DIRECTIONS.
1) According to the excerpt about Berkowitz, how many years did his tenure last?
2) Copy the passage from the excerpt about Berkowitz between "Yosemite’s superintendent was" and "embezzlement in 2003.", inclusive.

EXCERPT PROVIDED.

[Start of Attachment]

Yosemite’s superintendent was eventually fired. No other employees involved—besides Berkowitz, who was reassigned to the midnight shift—received punishment of any kind, including the alleged pedophile, who was arrested years later near Fresno on charges of kidnapping and “oral copulation with juveniles.”

Berkowitz’s life was forever changed. He became a whistle blower on other incidents of misconduct, and a conduit through which aggrieved co-workers could channel concerns. “And that’s a lot of what I ended up doing—get confidential information about misconduct, sterilize it and funnel it up to the office of the Inspector General,” he said. Over his 32-year tenure, three instances of top official lay-offs stemmed from reports he penned, the most recent being a superintendent found guilty of embezzlement in 2003.

Concern over the way former and current officials at Point Reyes National Seashore have handled the oyster farm debate has driven similar questions of misconduct and lack of agency integrity, and compelled Berkowitz’s invitation to speak by local nonprofits Marin Watch, the Alliance for Sustainable Local Agriculture and Marin Organic.

[End of Attachment]

STORED DATA.
[Start of Attachment]

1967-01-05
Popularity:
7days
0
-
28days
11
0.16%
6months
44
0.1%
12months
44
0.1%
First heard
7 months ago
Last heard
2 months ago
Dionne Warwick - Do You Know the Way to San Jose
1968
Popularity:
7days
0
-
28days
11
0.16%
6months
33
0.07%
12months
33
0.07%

[End of Attachment]
[Start of Attachment]

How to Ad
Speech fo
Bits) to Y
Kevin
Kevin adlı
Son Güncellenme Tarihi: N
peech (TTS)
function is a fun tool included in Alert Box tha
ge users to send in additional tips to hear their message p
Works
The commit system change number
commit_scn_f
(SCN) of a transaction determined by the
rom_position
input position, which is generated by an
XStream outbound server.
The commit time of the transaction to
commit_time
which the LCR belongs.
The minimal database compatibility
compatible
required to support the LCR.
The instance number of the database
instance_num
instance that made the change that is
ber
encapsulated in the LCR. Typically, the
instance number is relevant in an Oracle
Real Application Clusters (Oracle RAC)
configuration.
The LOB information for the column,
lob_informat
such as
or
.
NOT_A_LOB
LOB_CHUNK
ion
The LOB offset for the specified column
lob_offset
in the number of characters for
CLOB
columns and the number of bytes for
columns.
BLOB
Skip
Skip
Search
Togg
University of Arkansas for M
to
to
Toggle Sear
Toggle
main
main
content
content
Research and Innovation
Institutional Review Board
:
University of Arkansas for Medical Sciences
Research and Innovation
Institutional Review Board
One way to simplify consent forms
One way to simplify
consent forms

[End of Attachment]
[Start of Attachment]

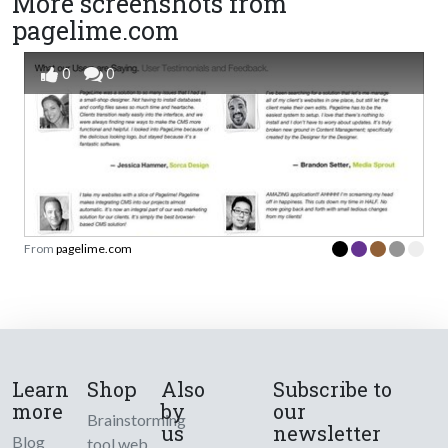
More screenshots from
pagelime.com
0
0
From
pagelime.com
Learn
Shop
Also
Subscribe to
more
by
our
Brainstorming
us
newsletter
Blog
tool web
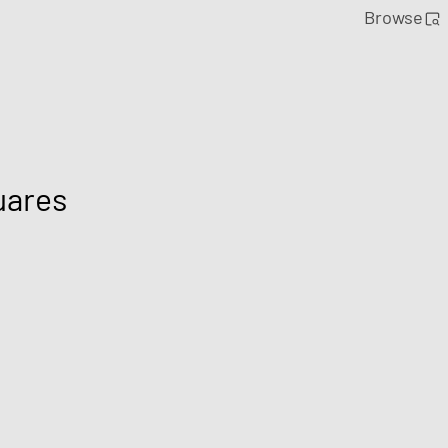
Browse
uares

[End of Attachment]

ANSWERS TO THE PROBLEMS.
1) 32 years.

2)
Yosemite’s superintendent was eventually fired. No other employees involved—besides Berkowitz, who was reassigned to the midnight shift—received punishment of any kind, including the alleged pedophile, who was arrested years later near Fresno on charges of kidnapping and “oral copulation with juveniles.”

Berkowitz’s life was forever changed. He became a whistle blower on other incidents of misconduct, and a conduit through which aggrieved co-workers could channel concerns. “And that’s a lot of what I ended up doing—get confidential information about misconduct, sterilize it and funnel it up to the office of the Inspector General,” he said. Over his 32-year tenure, three instances of top official lay-offs stemmed from reports he penned, the most recent being a superintendent found guilty of embezzlement in 2003.